Summitt’s last public communication was a tweet posted on June 4 quoting Muhammad Ali: ‘Service to others is the rent you pay for your room here on earth.’

Want to add a few cliches to this lot?

Is it time for midsummer cliche bingo yet?

The championship starts here. This team can turn a corner. It only takes one result. They’re a summer team. They showed us nothing in the league to suggest a performance like that. They’ve gone back since last year. They’ve improved since last year. They’ve learned nothing. They’ve learned everything, somebody must have eaten some Salmon of Knowledge (said no pundit ever). They’re a different proposition in the summer. They’re a different proposition in the spring.

He looks up for this one.
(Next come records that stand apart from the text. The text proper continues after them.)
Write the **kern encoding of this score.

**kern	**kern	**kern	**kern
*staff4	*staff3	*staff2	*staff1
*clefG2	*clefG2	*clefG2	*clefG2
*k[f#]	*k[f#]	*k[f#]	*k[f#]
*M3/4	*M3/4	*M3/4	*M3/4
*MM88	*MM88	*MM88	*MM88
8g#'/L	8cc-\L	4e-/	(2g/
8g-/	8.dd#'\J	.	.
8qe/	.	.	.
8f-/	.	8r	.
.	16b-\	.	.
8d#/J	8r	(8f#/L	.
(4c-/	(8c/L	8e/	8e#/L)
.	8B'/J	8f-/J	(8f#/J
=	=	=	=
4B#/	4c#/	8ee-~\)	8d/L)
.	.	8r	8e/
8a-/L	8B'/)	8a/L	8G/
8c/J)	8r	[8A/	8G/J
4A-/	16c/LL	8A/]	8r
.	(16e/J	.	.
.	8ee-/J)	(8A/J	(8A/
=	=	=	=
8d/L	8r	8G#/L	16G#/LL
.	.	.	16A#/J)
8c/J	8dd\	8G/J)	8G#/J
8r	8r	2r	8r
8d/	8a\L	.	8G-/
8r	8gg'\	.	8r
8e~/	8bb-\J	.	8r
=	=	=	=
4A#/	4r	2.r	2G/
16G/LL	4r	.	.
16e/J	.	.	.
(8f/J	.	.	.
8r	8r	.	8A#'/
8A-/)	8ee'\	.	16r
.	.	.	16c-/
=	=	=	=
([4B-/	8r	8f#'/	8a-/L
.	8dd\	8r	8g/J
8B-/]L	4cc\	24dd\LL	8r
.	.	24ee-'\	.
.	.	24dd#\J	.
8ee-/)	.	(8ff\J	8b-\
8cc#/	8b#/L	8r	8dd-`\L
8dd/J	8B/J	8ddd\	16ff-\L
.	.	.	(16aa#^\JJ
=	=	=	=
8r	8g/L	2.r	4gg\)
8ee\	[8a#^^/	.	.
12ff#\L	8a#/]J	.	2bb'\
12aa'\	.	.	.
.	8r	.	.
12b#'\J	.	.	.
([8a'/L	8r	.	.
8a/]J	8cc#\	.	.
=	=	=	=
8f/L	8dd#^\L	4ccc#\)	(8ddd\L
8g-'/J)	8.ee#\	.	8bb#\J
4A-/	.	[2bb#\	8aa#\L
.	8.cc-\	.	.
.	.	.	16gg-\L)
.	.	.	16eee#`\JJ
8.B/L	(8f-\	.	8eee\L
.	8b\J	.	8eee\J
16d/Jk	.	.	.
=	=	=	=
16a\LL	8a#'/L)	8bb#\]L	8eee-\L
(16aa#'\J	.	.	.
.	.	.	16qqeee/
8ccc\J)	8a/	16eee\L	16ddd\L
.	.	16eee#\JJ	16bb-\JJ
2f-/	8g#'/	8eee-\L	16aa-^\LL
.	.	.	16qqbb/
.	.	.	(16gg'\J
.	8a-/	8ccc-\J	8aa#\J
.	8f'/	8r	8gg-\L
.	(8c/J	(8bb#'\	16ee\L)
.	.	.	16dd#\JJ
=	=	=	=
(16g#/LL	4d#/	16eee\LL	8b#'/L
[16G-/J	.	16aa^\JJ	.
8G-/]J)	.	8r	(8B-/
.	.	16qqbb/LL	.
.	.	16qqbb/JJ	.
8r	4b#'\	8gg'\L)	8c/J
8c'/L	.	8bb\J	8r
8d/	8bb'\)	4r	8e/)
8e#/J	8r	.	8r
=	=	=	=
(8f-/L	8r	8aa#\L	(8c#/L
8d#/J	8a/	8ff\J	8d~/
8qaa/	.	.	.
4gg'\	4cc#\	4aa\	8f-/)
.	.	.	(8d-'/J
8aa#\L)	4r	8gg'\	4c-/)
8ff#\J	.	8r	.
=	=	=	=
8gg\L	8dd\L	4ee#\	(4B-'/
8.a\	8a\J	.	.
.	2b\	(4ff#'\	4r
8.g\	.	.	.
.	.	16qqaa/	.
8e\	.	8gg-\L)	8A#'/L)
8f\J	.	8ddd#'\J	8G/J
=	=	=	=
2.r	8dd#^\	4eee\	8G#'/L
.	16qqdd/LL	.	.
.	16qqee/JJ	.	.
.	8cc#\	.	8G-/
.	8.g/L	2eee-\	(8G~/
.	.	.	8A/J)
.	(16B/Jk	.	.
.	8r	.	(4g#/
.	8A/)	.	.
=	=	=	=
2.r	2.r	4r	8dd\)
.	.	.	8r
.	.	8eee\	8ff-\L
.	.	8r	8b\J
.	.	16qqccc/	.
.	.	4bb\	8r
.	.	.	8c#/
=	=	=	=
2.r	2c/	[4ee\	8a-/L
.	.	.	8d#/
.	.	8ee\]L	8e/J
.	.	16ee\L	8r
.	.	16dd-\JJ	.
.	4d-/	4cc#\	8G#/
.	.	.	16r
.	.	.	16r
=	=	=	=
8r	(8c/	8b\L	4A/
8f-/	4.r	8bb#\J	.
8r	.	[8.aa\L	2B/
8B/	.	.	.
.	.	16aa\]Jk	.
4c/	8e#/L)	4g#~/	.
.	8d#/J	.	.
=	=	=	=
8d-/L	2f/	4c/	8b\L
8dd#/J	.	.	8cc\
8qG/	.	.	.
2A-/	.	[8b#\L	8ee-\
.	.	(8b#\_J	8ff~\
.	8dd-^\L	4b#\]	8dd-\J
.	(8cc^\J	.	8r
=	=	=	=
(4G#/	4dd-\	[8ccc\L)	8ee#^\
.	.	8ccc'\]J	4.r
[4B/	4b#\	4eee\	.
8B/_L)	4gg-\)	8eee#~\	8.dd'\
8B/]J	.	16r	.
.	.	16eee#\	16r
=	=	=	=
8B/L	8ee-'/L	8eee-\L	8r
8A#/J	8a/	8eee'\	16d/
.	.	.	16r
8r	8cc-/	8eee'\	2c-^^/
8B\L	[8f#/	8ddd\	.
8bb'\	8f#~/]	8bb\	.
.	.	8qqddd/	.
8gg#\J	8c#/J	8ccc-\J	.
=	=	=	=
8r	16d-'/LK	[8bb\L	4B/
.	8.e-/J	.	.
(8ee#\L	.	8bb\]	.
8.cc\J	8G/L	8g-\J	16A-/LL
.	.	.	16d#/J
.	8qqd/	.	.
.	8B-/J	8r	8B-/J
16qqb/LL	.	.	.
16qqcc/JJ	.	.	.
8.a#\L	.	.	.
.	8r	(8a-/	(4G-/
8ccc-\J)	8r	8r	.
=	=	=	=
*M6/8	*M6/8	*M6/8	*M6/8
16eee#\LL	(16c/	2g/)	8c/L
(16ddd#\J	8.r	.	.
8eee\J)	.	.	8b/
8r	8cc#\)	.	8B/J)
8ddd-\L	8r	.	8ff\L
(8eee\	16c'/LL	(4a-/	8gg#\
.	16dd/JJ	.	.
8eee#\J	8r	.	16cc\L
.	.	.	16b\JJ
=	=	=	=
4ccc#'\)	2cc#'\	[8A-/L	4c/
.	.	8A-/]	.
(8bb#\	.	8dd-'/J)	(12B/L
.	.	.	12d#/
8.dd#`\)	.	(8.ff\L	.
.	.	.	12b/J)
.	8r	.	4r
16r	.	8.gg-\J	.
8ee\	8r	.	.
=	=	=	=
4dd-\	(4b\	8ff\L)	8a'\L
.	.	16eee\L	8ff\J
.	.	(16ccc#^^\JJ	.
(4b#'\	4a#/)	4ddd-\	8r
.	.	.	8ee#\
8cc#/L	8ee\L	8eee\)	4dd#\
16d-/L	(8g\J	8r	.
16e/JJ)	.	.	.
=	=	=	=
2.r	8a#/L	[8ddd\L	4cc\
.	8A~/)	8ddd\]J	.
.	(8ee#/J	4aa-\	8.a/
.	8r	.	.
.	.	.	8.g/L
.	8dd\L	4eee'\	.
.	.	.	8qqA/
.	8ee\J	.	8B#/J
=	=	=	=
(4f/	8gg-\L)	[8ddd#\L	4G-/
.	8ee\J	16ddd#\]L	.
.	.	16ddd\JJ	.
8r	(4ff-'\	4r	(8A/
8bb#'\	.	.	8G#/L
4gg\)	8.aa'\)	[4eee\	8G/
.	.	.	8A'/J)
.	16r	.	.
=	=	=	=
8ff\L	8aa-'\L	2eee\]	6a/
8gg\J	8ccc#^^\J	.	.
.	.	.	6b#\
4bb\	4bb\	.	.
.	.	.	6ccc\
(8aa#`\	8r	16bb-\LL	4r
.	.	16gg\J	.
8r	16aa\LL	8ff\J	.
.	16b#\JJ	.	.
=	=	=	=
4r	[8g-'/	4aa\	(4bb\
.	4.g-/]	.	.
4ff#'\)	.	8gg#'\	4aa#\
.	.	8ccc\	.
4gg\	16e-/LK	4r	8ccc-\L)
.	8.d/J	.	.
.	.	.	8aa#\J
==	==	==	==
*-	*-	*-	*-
He looks up for that one. He’s looking to take on that responsibility. He’s looking fitter than he ever has. He doesn’t look interested. He’s a championship player. He’s not that kind of player. He’s a player who relishes the challenge. He’s a player who challenges the relish (which I’d love to hear said of some hefty full-forward, actually). He’s one of the game’s characters. Time is running out for this bunch of players. They’re one forward short. They’ve an embarrassment of riches. They’ve got great depth (but never width, if you notice).

They’ve a great tradition. But is it all behind them?

There’s some credit in Don’s recording diktat

Don Henley’s audience strictures probably came across your horizon last week. The former Eagle stipulated no cameras, phones, or recording devices were to be deployed at his Irish shows, and I noted a general consensus that this was a good thing, not the power-mad rambling of an egomaniac.

I don’t go to as many concerts as I used to but I am aware of the phenomenon of phones used at such events to the detriment of people’s enjoyment. I heard one man on a radio show talk about the lady who complained to him that he was getting in the way at a concert and obscuring the view; not her view, her phone’s. But Don Henley? I struggle to get past The Story Of The Eagles, a lengthy documentary in which Henley’s waspishness is a near-constant (Henley on guitarist Don Felder wanting to sing a song on one album: “We didn’t let Mr Felder sing it... it simply didn’t come up to band standards”).

It’s entertaining so long as you didn’t have to live it, I suppose. Just wondering if Henley’s fatwa against recording worked out, or whether he had a heartache tonight (too obvious?).